本文:
【2015年】インターネットの大衆化が進む中、当編集部がこの先生きのこるには

編集部便り

DEEP案内編集部の逢阪です。2015年を迎えてそろそろ正月ボケが終わりかけている頃ですが、当編集部からも改めて新年のご挨拶をさせていただきます。ネタ豊富で笑える一年となりますように、皆様のご多幸をお祈り申し上げます。初詣に京都に参りましたが、見ての通りの大雪に見舞われて、まともに取材すらできず東京に舞い戻ってきました。

当編集部も2007年夏の大阪DEEP案内開設以降、今年で8年目に突入しているが、サイト開設当初と現在とではインターネットを取り巻く環境は全く変わってしまったと実感している。

その最も顕著な変化が「スマホ普及とツイッターによるネットの大衆化」

まだスマホが一般に普及する段階まで行かない2010年以前、インターネットという空間でサイトを見る側も発信する側も、一定の敷居の高さというものがあった気がする。サイトの発信者側から見れば、それ以前のブログの普及で敷居が下がってきた経緯があるが、サイトの読者側からすると家のパソコンでじっくりガッツリ見るか、もしくはガラケーのちっちゃなスクリーンでろくに携帯対応していないサイトを無理くり見るとかしなければならなかった。

それが2010年以降、スマホがぐんぐん普及するにつれて、ブログもレスポンシブデザインがどうとか言われるようになって、家のPCで見るのと大して変わらない感覚でスマホの画面から情報をグイグイ吸収する事ができるようになった。

その一方で、情報の拡散や馴れ合いツールとしてソフト面で爆発的に普及しだしたのがツイッターとフェイスブック。後者はクローズドなSNSなのでどうこう言う事もないが、特にツイッターの場合は気に入った情報があると速攻でRTしまくって即時にフォロワーに拡散する事が出来る。

スマホの普及で一番変わったのは、インターネットという空間にいる「人口」が圧倒的に増えてしまった事で、それが所謂「ネットの大衆化」という結果を招いているという事。

どんな超エリートやガチセレブでも中高卒のヤンキー上がりでもド底辺で週末は毎週ワンカップ酒片手に競艇場通いしてますよというオッサンでも「スマホを持っている」という共通項があればみんな同じ1ユーザーであって、それらがツイッターという共通の空間でタイムラインを追っかけたり、時には乱闘しまくっている訳で、ある意味面白い時代が来たものだなと思う一方で、クソみたいなお下品画像や意味のないハプニング系動画なんかが一瞬で数万RTされるなどする「集合痴」がしばしば見られるようにもなった。

データ:
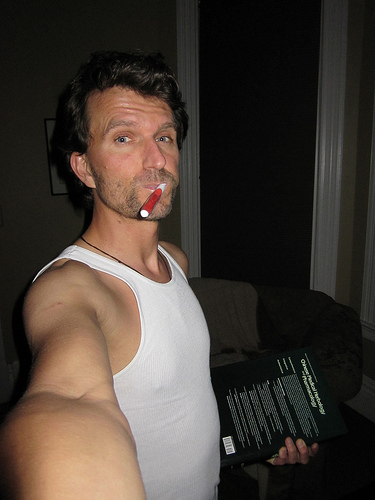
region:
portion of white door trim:
[318, 138, 341, 193]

問題 1: ネットの大衆化についての本文で、サイト開設当初と比べた最も顕著な変化として挙げられているものは何ですか。
問題 2: ネットの大衆化を論じた本文を、最後の文の後から書き継いでください。

解答 1: 「スマホ普及とツイッターによるネットの大衆化」です。

解答 2:
で、それを民放各局なんぞは朝のワイドショーの暇ネタとして後追いでネット動画を安易に垂れ流すというのが当たり前になってて、これはこれで失笑ものなんですが…

ツイッターこそが「最小限の手間で最大限の共感」が体験できる新しいマスメディアとして台頭してしまった訳で、この結果現れたのが「バイラルメディア」というPV至上主義でアフィで稼ぎだす方々の存在。どのサイトも炎上マーケティング的なアプローチで煽情的で草を生やしまくったような見出しを付けて他人のサイトの画像や文章を平然とパクりながらPVを掻っ攫っていく行為が常態化している。NAVERまとめのようなキュレーションなんちゃらみたいなのも似たような存在で、この辺の界隈の方々がお行儀悪すぎて実は結構頭に来ている事は以前の記事にも書いた

それからここ数年でかなり増えてきた感のある、当方からすると同業者的な立場になり得る珍スポ系やらサブカル系、街歩き系全般の新世代なブロガーの方々の存在。結構若々しい方々も見られて25歳以下はリアルに昭和を知らない世代も増えていて、また当方のような古い世代とは物の見方も違っていて面白い。

しかし一方ではごく一部にバイラルメディア的にPV至上主義に走るブロガーも居て、当方とは全く違うアプローチで中身の薄い、しょーもない記事を乱発して、ツイッターを駆使してPVを爆発的に稼ぐ、ある意味知恵はあるんだろうけど、ある種の軽薄さを感じてしまうものも決して少なくはない。

逆に中身が薄くて軽くて柔らかい分、アプローチする相手も、これまでよりもっと情報の最下流の「裾野」の消費者層向けに、理解の前提になる知識も不要な程に簡単な文章で構成されている特徴があるのだが、そんな離乳食みたいなやわやわな記事でうちのネタを後追いでそっくりやられて、ざっくり煽情的な見出しをツイッターに垂れ流して一時的にPV数を稼げただけで検索順位がうちより上に来たりするので、古参組に入ると思われるこちらとしては面白くもなくなるし、モチベーションがドヨーンと下がってしまう傾向にある訳です。

しかしぶつくさ文句ばかりも言ってる場合でもないので、それならそれでネットが陳腐化してペンペン草も生えない荒野に成り果てるならそれも運命、なるようになれという感じで、別のアプローチで面白い事は出来ないものかと生き残り方を模索している最中で、具体的には「英語版サイトの拡充」「有料メルマガの発行」という二つの柱を考えておる所です。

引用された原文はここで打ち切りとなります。